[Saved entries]
========
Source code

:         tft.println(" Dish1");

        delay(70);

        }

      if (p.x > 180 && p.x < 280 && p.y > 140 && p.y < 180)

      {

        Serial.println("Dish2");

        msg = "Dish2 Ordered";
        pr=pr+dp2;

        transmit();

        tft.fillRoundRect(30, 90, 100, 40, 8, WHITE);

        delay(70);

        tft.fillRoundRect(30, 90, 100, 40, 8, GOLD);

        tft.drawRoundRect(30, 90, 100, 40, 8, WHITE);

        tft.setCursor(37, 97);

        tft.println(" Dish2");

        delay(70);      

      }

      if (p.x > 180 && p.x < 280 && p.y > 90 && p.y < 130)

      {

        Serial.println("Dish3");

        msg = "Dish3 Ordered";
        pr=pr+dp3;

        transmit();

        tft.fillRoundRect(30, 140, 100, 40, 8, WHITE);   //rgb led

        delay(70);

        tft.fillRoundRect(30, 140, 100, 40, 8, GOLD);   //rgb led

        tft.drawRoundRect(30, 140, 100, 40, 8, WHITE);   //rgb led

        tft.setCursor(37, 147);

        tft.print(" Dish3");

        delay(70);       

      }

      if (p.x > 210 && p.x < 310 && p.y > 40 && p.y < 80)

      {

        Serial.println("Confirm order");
========
Work task. Output each line of the records as a JSON list of strings, one string per line, with blank lines skipped.

Task solution.
[
  "Source code",
  ":         tft.println(\" Dish1\");",
  "        delay(70);",
  "        }",
  "      if (p.x > 180 && p.x < 280 && p.y > 140 && p.y < 180)",
  "      {",
  "        Serial.println(\"Dish2\");",
  "        msg = \"Dish2 Ordered\";",
  "        pr=pr+dp2;",
  "        transmit();",
  "        tft.fillRoundRect(30, 90, 100, 40, 8, WHITE);",
  "        delay(70);",
  "        tft.fillRoundRect(30, 90, 100, 40, 8, GOLD);",
  "        tft.drawRoundRect(30, 90, 100, 40, 8, WHITE);",
  "        tft.setCursor(37, 97);",
  "        tft.println(\" Dish2\");",
  "        delay(70);      ",
  "      }",
  "      if (p.x > 180 && p.x < 280 && p.y > 90 && p.y < 130)",
  "      {",
  "        Serial.println(\"Dish3\");",
  "        msg = \"Dish3 Ordered\";",
  "        pr=pr+dp3;",
  "        transmit();",
  "        tft.fillRoundRect(30, 140, 100, 40, 8, WHITE);   //rgb led",
  "        delay(70);",
  "        tft.fillRoundRect(30, 140, 100, 40, 8, GOLD);   //rgb led",
  "        tft.drawRoundRect(30, 140, 100, 40, 8, WHITE);   //rgb led",
  "        tft.setCursor(37, 147);",
  "        tft.print(\" Dish3\");",
  "        delay(70);       ",
  "      }",
  "      if (p.x > 210 && p.x < 310 && p.y > 40 && p.y < 80)",
  "      {",
  "        Serial.println(\"Confirm order\");"
]